Inverted Index (original) (raw)

Last Updated : 18 Apr, 2026

An Inverted Index is a data structure used in information retrieval systems to efficiently retrieve documents or web pages containing a specific term or set of terms. In an inverted index, the index is organized by terms (words), and each term points to a list of documents or web pages that contain that term.

**Note: Inverted indexes are widely used in search engines, database systems, and other applications where efficient text search is required.

An inverted index is an index data structure storing a mapping from content, such as words or numbers, to its locations in a document or a set of documents. In simple words, it is a hashmap-like data structure that directs you from a word to a document or a web page. They are especially useful for large collections of documents, where searching through all the documents would be prohibitively slow.

Features of Inverted Indexes

**Efficient search: By indexing every term in every document, the index can quickly identify all documents that contain a given search term or phrase, significantly reducing search time.
**Fast updates: Inverted indexes can be updated quickly and efficiently as new content is added to the system. This allows for near-real-time indexing and searching for new content.
**Flexibility: Inverted indexes can be customized to suit the needs of different types of information retrieval systems. For example, they can be configured to handle different types of queries, such as Boolean queries or proximity queries.
**Compression: Inverted indexes can be compressed to reduce storage requirements. Various techniques such as delta encoding, gamma encoding, variable byte encoding, etc., can be used to compress the posting list efficiently.

TASK DIRECTIONS: Name every feature that the text on inverted indexes lists under its heading "Features of Inverted Indexes". The lines that follow come from a separate source.

PROVIDED RECORDS:
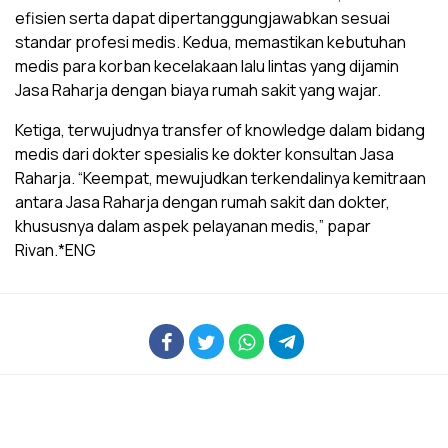
efisien serta dapat dipertanggungjawabkan sesuai
standar profesi medis. Kedua, memastikan kebutuhan
medis para korban kecelakaan lalu lintas yang dijamin
Jasa Raharja dengan biaya rumah sakit yang wajar.
Ketiga, terwujudnya transfer of knowledge dalam bidang
medis dari dokter spesialis ke dokter konsultan Jasa
Raharja. “Keempat, mewujudkan terkendalinya kemitraan
antara Jasa Raharja dengan rumah sakit dan dokter,
khususnya dalam aspek pelayanan medis,” papar
Rivan.*ENG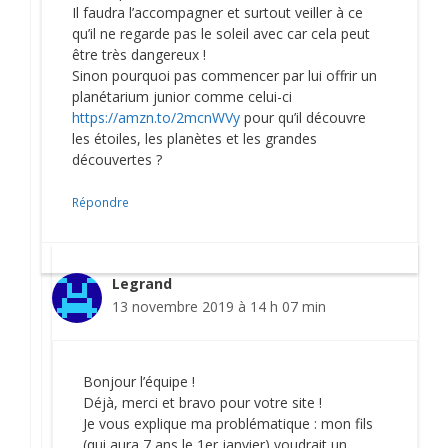
Il faudra l’accompagner et surtout veiller à ce
qu’il ne regarde pas le soleil avec car cela peut
être très dangereux !
Sinon pourquoi pas commencer par lui offrir un
planétarium junior comme celui-ci
https://amzn.to/2mcnWVy
pour qu’il découvre
les étoiles, les planètes et les grandes
découvertes ?
Répondre
Legrand
13 novembre 2019 à 14 h 07 min
Bonjour l’équipe !
Déjà, merci et bravo pour votre site !
Je vous explique ma problématique : mon fils
(qui aura 7 ans le 1er janvier) voudrait un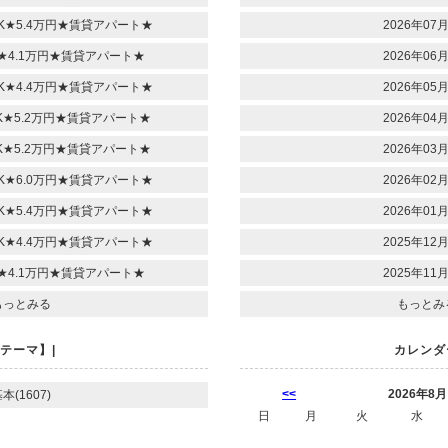
K★5.4万円★賃貸アパート★
2026年07月
★4.1万円★賃貸アパート★
2026年06月
K★4.4万円★賃貸アパート★
2026年05月
★5.2万円★賃貸アパート★
2026年04月
★5.2万円★賃貸アパート★
2026年03月
K★6.0万円★賃貸アパート★
2026年02月
K★5.4万円★賃貸アパート★
2026年01月
K★4.4万円★賃貸アパート★
2025年12月
★4.1万円★賃貸アパート★
2025年11月
もっとみる
もっとみ
テーマ】|
カレンダ
<<
2026年8月
本(1607)
日
月
火
水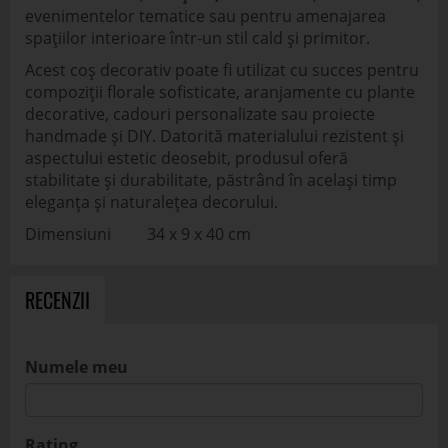
evenimentelor tematice sau pentru amenajarea
spațiilor interioare într-un stil cald și primitor.
Acest coș decorativ poate fi utilizat cu succes pentru
compoziții florale sofisticate, aranjamente cu plante
decorative, cadouri personalizate sau proiecte
handmade și DIY. Datorită materialului rezistent și
aspectului estetic deosebit, produsul oferă
stabilitate și durabilitate, păstrând în același timp
eleganța și naturalețea decorului.
Dimensiuni 34 x 9 x 40 cm
RECENZII
Numele meu
Rating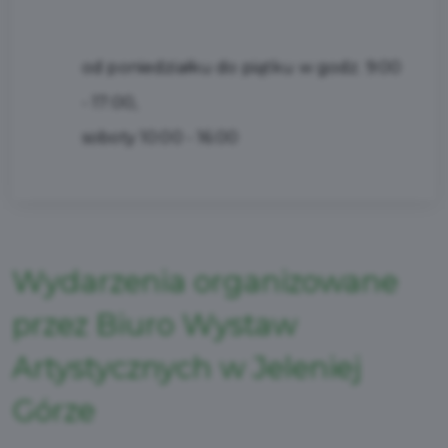
od poniedziałku do piątku w godz. 9:00
- 17:00,
soboty 10:00 - 16:00
Wydarzenia organizowane
przez Biuro Wystaw
Artystycznych w Jeleniej
Górze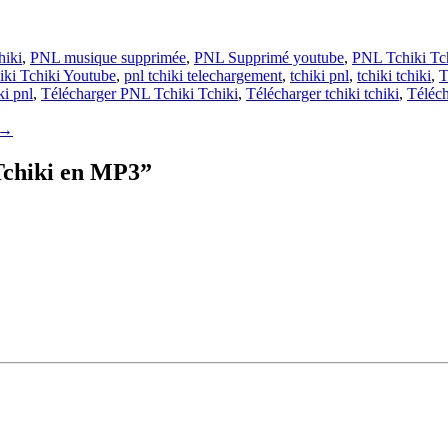
hiki
,
PNL musique supprimée
,
PNL Supprimé youtube
,
PNL Tchiki Tc
iki Tchiki Youtube
,
pnl tchiki telechargement
,
tchiki pnl
,
tchiki tchiki
,
T
ki pnl
,
Télécharger PNL Tchiki Tchiki
,
Télécharger tchiki tchiki
,
Téléch
→
Tchiki en MP3
”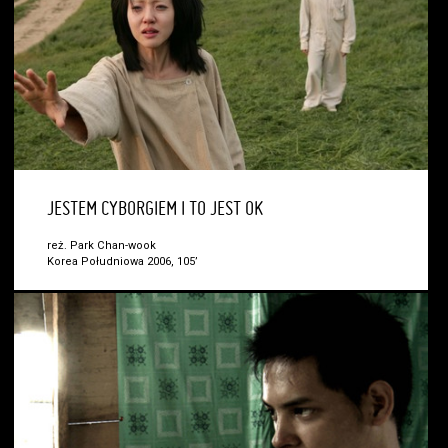
JESTEM CYBORGIEM I TO JEST OK
reż. Park Chan-wook
Korea Południowa 2006, 105’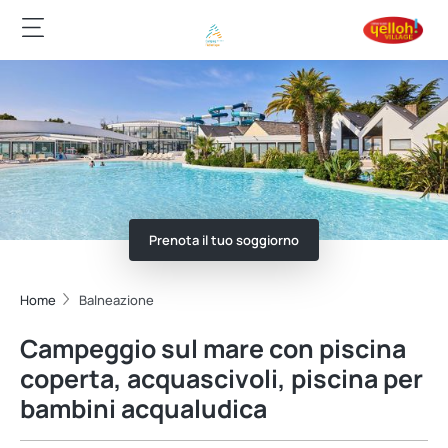
Prenota il tuo soggiorno
Home
Balneazione
Campeggio sul mare con piscina
coperta, acquascivoli, piscina per
bambini acqualudica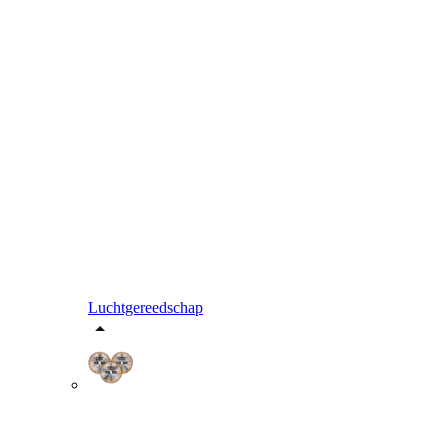
Luchtgereedschap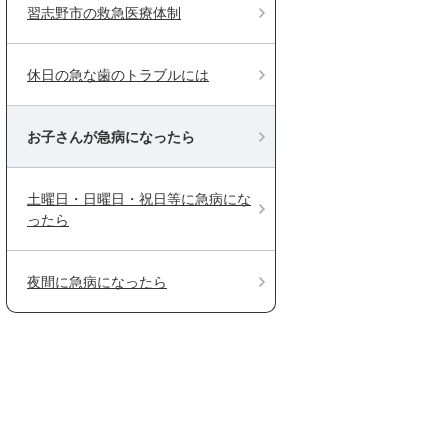
習志野市の救急医療体制
休日の急な歯のトラブルには
お子さんが急病になったら
土曜日・日曜日・祝日等に急病にな
ったら
夜間に急病になったら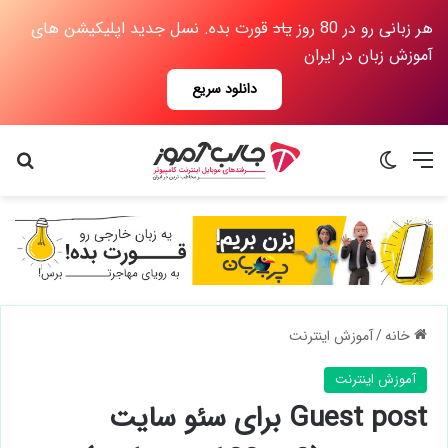
هر زبانی رو در 80 روز
یاد
قورت بده. نسل جدید اپلیکیشن های
آموزش زبان در ایران
دانلود سریع
منو
تغییر پوسته
جس
خانه
/
آموزش اینترنت
آموزش اینترنت
Guest post برای سئو سایت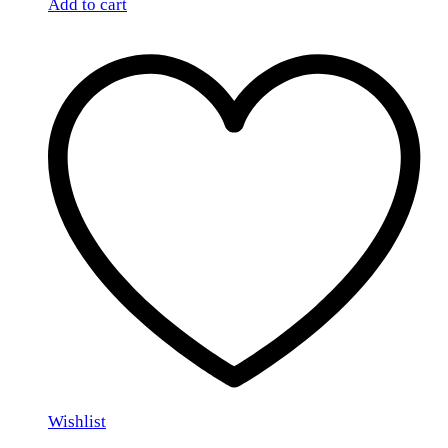
Add to cart
Wishlist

RESPONSE: Efficient search, fast updates, flexibility, and compression.